Extracted page text data
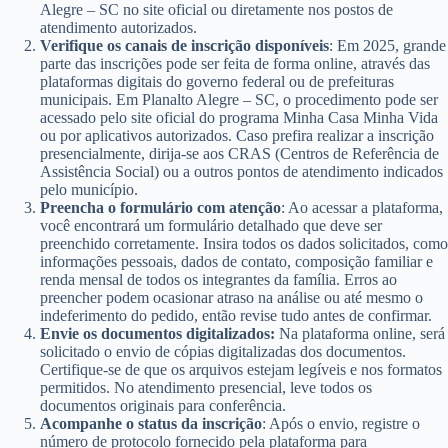
Alegre – SC no site oficial ou diretamente nos postos de
atendimento autorizados.
Verifique os canais de inscrição disponíveis
: Em 2025, grande
parte das inscrições pode ser feita de forma online, através das
plataformas digitais do governo federal ou de prefeituras
municipais. Em Planalto Alegre – SC, o procedimento pode ser
acessado pelo site oficial do programa Minha Casa Minha Vida
ou por aplicativos autorizados. Caso prefira realizar a inscrição
presencialmente, dirija-se aos CRAS (Centros de Referência de
Assistência Social) ou a outros pontos de atendimento indicados
pelo município.
Preencha o formulário com atenção
: Ao acessar a plataforma,
você encontrará um formulário detalhado que deve ser
preenchido corretamente. Insira todos os dados solicitados, como
informações pessoais, dados de contato, composição familiar e
renda mensal de todos os integrantes da família. Erros ao
preencher podem ocasionar atraso na análise ou até mesmo o
indeferimento do pedido, então revise tudo antes de confirmar.
Envie os documentos digitalizados:
Na plataforma online, será
solicitado o envio de cópias digitalizadas dos documentos.
Certifique-se de que os arquivos estejam legíveis e nos formatos
permitidos. No atendimento presencial, leve todos os
documentos originais para conferência.
Acompanhe o status da inscrição
: Após o envio, registre o
número de protocolo fornecido pela plataforma para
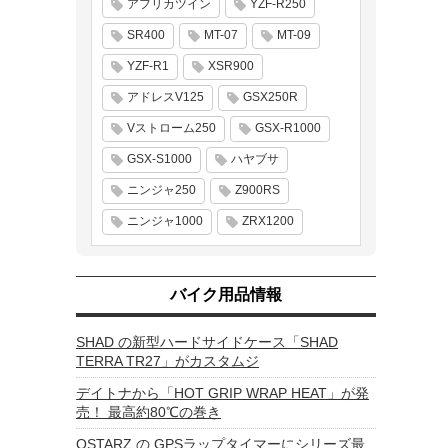
アフリカツイン
YZF-R250
SR400
MT-07
MT-09
YZF-R1
XSR900
アドレスV125
GSX250R
Vストローム250
GSX-R1000
GSX-S1000
ハヤブサ
ニンジャ250
Z900RS
ニンジャ1000
ZRX1200
バイク用品情報
SHAD の新型ハードサイドケース「SHAD
TERRA TR27」がカスタムジ
デイトナから「HOT GRIP WRAP HEAT」が発
売！ 最高約80℃の巻き
QSTARZ の GPSラップタイマーにシリーズ最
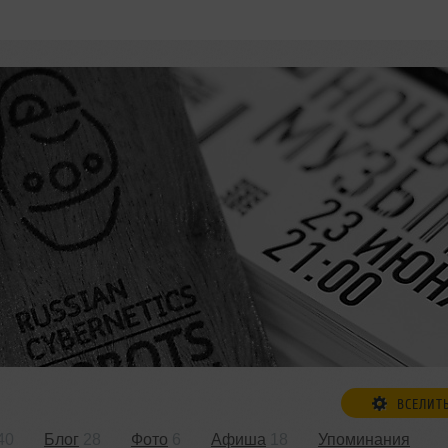
ВСЕЛИТ
40
Блог
28
Фото
6
Афиша
18
Упоминания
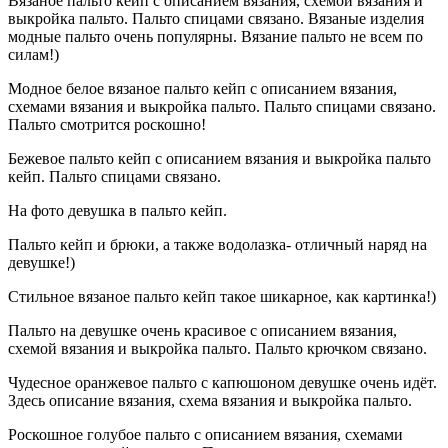
Вязаное пальто кейп с описанием вязания, схемой вязания и
выкройка пальто. Пальто спицами связано. Вязаные изделия
модные пальто очень популярны. Вязание пальто не всем по
силам!)
Модное белое вязаное пальто кейп с описанием вязания,
схемами вязания и выкройка пальто. Пальто спицами связано.
Пальто смотрится роскошно!
Бежевое пальто кейп с описанием вязания и выкройка пальто
кейп. Пальто спицами связано.
На фото девушка в пальто кейп.
Пальто кейп и брюки, а также водолазка- отличный наряд на
девушке!)
Стильное вязаное пальто кейп такое шикарное, как картинка!)
Пальто на девушке очень красивое с описанием вязания,
схемой вязания и выкройка пальто. Пальто крючком связано.
Чудесное оранжевое пальто с капюшоном девушке очень идёт.
Здесь описание вязания, схема вязания и выкройка пальто.
Роскошное голубое пальто с описанием вязания, схемами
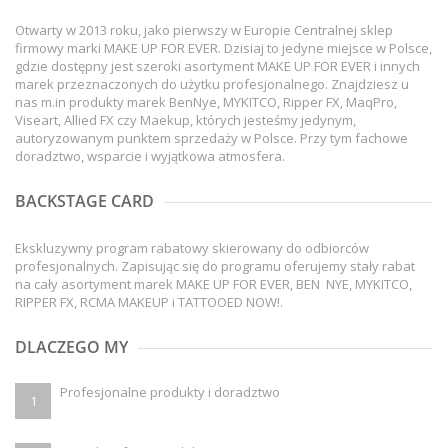
Otwarty w 2013 roku, jako pierwszy w Europie Centralnej sklep
firmowy marki MAKE UP FOR EVER. Dzisiaj to jedyne miejsce w Polsce,
gdzie dostępny jest szeroki asortyment MAKE UP FOR EVER i innych
marek przeznaczonych do użytku profesjonalnego. Znajdziesz u
nas m.in produkty marek BenNye, MYKITCO, Ripper FX, MaqPro,
Viseart, Allied FX czy Maekup, których jesteśmy jedynym,
autoryzowanym punktem sprzedaży w Polsce. Przy tym fachowe
doradztwo, wsparcie i wyjątkowa atmosfera.
BACKSTAGE CARD
Ekskluzywny program rabatowy skierowany do odbiorców
profesjonalnych. Zapisując się do programu oferujemy stały rabat
na cały asortyment marek MAKE UP FOR EVER, BEN NYE, MYKITCO,
RIPPER FX, RCMA MAKEUP i TATTOOED NOW!.
DLACZEGO MY
Profesjonalne produkty i doradztwo
1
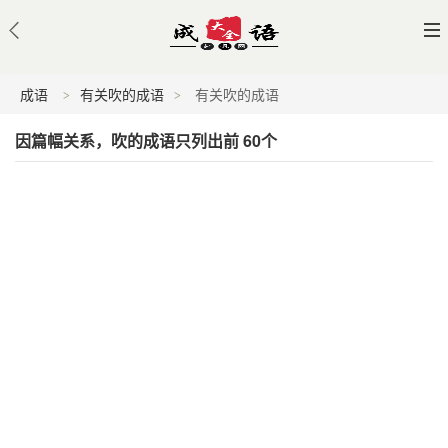
成语
有关吹的成语
有关吹的成语
因篇幅关系，吹的成语只列出前 60个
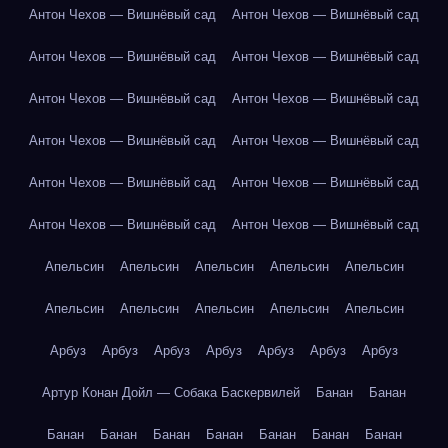
Антон Чехов — Вишнёвый сад
Антон Чехов — Вишнёвый сад
Антон Чехов — Вишнёвый сад
Антон Чехов — Вишнёвый сад
Антон Чехов — Вишнёвый сад
Антон Чехов — Вишнёвый сад
Антон Чехов — Вишнёвый сад
Антон Чехов — Вишнёвый сад
Антон Чехов — Вишнёвый сад
Антон Чехов — Вишнёвый сад
Антон Чехов — Вишнёвый сад
Антон Чехов — Вишнёвый сад
Апельсин
Апельсин
Апельсин
Апельсин
Апельсин
Апельсин
Апельсин
Апельсин
Апельсин
Апельсин
Арбуз
Арбуз
Арбуз
Арбуз
Арбуз
Арбуз
Арбуз
Артур Конан Дойл — Собака Баскервилей
Банан
Банан
Банан
Банан
Банан
Банан
Банан
Банан
Банан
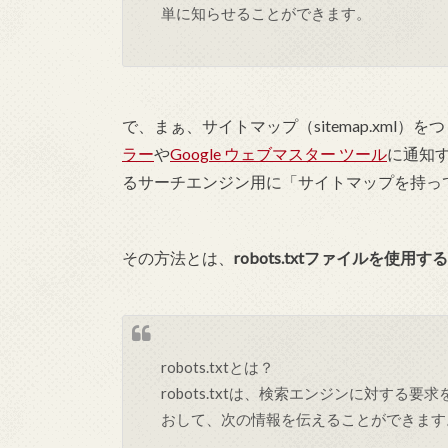
単に知らせることができます。
で、まぁ、サイトマップ（sitemap.xml）
ラー
や
Google ウェブマスター ツール
に通知
るサーチエンジン用に「サイトマップを持っ
その方法とは、
robots.txtファイルを使用す
robots.txtとは？
robots.txtは、検索エンジンに対する要
おして、次の情報を伝えることができます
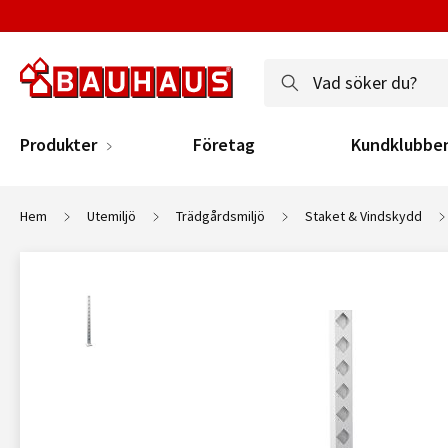
Produkter
Företag
Kundklubbe
Hem
Utemiljö
Trädgårdsmiljö
Staket & Vindskydd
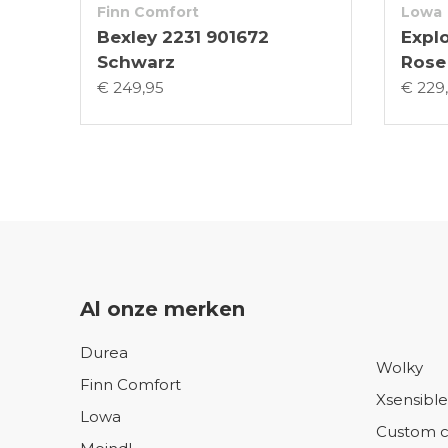
Finn Comfort
Lowa
Bexley 2231 901672
Explo
Schwarz
Rose
€ 249,95
€ 229
Al onze merken
Durea
Wolky
Finn Comfort
Xsensible
Lowa
Custom c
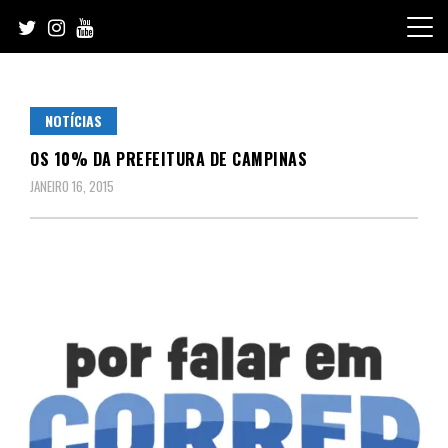
Skip
to
content
NOTÍCIAS
OS 10% DA PREFEITURA DE CAMPINAS
JANEIRO 16, 2015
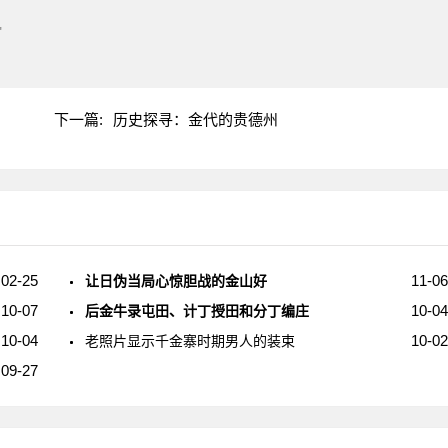
"
下一篇:
历史探寻：金代的贵德州
02-25
11-06
让日伪当局心惊胆战的金山好
10-07
10-04
后金牛录屯田、计丁授田和分丁编庄
10-04
10-02
老照片显示千金寨时期男人的装束
09-27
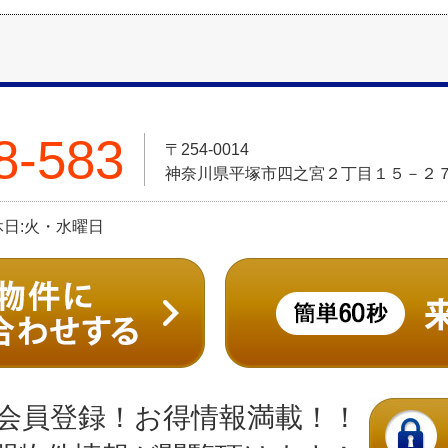
8-583
〒254-0014
神奈川県平塚市四之宮２丁目１５－２
定休日:火・水曜日
会員登録！お得情報満載！！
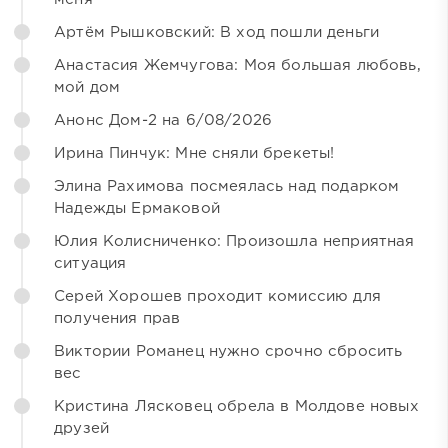
Артём Рышковский: В ход пошли деньги
Анастасия Жемчугова: Моя большая любовь,
мой дом
Анонс Дом-2 на 6/08/2026
Ирина Пинчук: Мне сняли брекеты!
Элина Рахимова посмеялась над подарком
Надежды Ермаковой
Юлия Колисниченко: Произошла неприятная
ситуация
Серей Хорошев проходит комиссию для
получения прав
Виктории Романец нужно срочно сбросить
вес
Кристина Лясковец обрела в Молдове новых
друзей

__What to do__.
Using the records above, print exactly the lines between the ones containing "Пальто кейп и" and "gdzie dostępny jest", inclusive, and nothing else; no pictures.

__Your solution__.
Пальто кейп и брюки, а также водолазка- отличный наряд на
девушке!)
Стильное вязаное пальто кейп такое шикарное, как картинка!)
Пальто на девушке очень красивое с описанием вязания,
схемой вязания и выкройка пальто. Пальто крючком связано.
Чудесное оранжевое пальто с капюшоном девушке очень идёт.
Здесь описание вязания, схема вязания и выкройка пальто.
Роскошное голубое пальто с описанием вязания, схемами
Otwarty w 2013 roku, jako pierwszy w Europie Centralnej sklep
firmowy marki MAKE UP FOR EVER. Dzisiaj to jedyne miejsce w Polsce,
gdzie dostępny jest szeroki asortyment MAKE UP FOR EVER i innych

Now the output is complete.